Ulm

MÜNSTER
If you’ve been reading along, you know we spent the last day of our trip in Ulm, Germany. Ulm is a beautiful little city located along the Donau (or Danube) river. It was the birthplace of Einstein, and also happens to have the highest cathedral spire in the world (photo above). The lure of Ulm, however, had nothing to do with any of the above. Ulm is special for Brandy and I because we met at the Army base that used to be there in 1990. Some of you have heard about the eight year almost romance that led up to Brandy and I’s marriage. Ulm factors prominently into that story.

Another draw was that an old friend of ours is still living in Ulm. Inge worked as the youth director at the protestant chapel in Ulm when I lived there in 2nd grade. She used to baby-sit me. When we returned to Ulm in 1990, Inge was still there working hard in the chapel program. Now, at an 80 that is mighty reminiscent of 60, she is working at the Ulm Museum and visiting the “old folks” at the nearby retirement community for her current church. Our visit with her was fascinating. As someone who spent a number of years in the United States (while born German, Inge married an American Soldier in WWII) Inge has a unique perspective on American and German culture. She repeatedly expressed her support for our mission, and how difficult it had been for her to find another fellowship of believers in the German community once the Army closed the base. One of the more interesting points that she made is that while her pastor is constantly trying to reach out to young people, Sunday mornings at the church are devoid of any younger people. If I correctly interpreted the program, all the celebrated birthdays the previous Sunday were for people between the ages of 70 and 90.

Brandy and I had a lovely dinner and a long post-dinner chat with Inge after she met us at the train station and helped us navigate to our hotel via taxi. Then we slept, had a late breakfast and grabbed a bus downtown.

We wandered a bit. Explored the inside of the Cathedral, and actually got to go to an organ concert that they do everyday at noon.

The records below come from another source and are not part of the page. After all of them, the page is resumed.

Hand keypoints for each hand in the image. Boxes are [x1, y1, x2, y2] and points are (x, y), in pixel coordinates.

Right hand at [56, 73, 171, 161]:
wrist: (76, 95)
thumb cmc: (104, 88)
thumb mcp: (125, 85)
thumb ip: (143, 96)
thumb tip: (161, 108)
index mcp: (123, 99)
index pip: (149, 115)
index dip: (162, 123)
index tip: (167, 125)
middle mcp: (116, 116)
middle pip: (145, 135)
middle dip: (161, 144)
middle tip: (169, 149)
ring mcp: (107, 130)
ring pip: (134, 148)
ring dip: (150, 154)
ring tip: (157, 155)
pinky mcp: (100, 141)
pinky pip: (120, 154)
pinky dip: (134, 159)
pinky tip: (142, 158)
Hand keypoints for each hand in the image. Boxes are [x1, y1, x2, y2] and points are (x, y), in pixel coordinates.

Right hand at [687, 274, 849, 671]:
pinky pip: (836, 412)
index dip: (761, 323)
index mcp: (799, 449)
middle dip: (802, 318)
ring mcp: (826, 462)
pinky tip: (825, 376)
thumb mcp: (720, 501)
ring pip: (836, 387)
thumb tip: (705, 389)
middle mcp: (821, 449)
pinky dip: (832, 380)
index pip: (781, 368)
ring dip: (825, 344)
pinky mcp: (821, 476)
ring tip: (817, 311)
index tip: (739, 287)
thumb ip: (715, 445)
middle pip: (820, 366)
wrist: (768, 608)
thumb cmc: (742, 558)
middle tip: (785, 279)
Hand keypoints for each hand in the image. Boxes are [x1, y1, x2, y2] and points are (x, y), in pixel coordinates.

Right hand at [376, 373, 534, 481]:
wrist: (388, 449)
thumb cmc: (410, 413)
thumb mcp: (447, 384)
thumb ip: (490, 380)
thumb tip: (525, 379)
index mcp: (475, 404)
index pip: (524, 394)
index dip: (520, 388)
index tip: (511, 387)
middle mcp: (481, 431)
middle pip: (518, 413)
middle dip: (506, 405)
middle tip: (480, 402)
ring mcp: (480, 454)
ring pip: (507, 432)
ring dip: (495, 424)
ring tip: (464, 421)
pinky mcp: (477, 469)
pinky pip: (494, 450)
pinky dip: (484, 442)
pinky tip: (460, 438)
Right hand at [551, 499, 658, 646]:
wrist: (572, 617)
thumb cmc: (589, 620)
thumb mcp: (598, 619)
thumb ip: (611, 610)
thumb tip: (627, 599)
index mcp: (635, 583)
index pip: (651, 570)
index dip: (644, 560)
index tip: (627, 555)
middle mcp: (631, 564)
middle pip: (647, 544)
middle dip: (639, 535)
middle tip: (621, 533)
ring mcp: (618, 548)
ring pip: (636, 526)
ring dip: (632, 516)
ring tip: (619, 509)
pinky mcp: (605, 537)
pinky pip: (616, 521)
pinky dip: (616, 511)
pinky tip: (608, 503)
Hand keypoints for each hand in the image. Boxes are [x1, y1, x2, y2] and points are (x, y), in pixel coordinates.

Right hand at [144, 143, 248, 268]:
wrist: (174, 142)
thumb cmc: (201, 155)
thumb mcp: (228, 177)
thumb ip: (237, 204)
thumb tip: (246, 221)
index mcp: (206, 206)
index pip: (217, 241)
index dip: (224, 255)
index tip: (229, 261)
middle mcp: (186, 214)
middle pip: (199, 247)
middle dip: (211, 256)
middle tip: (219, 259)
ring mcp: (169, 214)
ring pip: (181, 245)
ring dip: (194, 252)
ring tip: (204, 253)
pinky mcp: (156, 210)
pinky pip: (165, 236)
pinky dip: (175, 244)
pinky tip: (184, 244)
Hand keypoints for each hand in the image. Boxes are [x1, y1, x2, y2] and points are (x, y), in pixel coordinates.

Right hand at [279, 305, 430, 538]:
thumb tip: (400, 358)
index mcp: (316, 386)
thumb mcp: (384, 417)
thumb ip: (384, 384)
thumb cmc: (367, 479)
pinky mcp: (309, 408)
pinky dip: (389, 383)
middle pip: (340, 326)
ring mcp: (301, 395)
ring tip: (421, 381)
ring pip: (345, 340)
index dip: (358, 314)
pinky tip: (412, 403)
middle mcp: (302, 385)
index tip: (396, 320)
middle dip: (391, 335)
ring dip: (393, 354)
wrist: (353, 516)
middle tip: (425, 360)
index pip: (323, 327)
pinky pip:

Then we found lunch, and began to meander back toward the base. This was many miles of walking. We had done it 13 years ago when we were kids, but somehow memory left out what a long walk it was. 🙂 As you can see from the photos, though, Ulm is a beautiful old city.

This picture was taken in the “Bicycle Park.” Just across the street from the base, this was always a favorite haunt. I can remember having to run here for PE class in 9th grade. It’s filled with beautiful flower gardens, pools, picnic tables, and playgrounds, all crawling along the length of an old piece of wall.

Something in the way this photo was taken makes it look a bit like something from a dream, and in a lot of ways it is. This is the main hallway of what was once the American High School in Ulm. It’s now a special high school for engineering students, and yet it looks just the same. It’s like staring into a magic window to the past.

Our last stop is the building that used to be Wiley Chapel. Oddly enough it’s an Evangelical Free church. (The chances of this given the statistics in Germany is kind of like the chances of the American woman in the Gasthaus being related to a close friend of Durand’s.) This is where Brandy and I met. In this building I first walked up and introduced myself. The doors were locked and we couldn’t get inside, but it was nice to have stood in that place again.

After another evening meal and a little sleep at the hotel, we began our 20 hour journey home, navigating taxis, trains, airports, and connections until we arrived back in Colorado Springs.

I’ve spent much of the day today preparing clips for Jason to use to produce transcripts of all the interviews that I will use in the editing process for the Spark! video. (That and hanging out with my kids for the first time in two weeks.)

Thank you all for your prayers, and your support! God has blessed us richly to have people like you supporting us.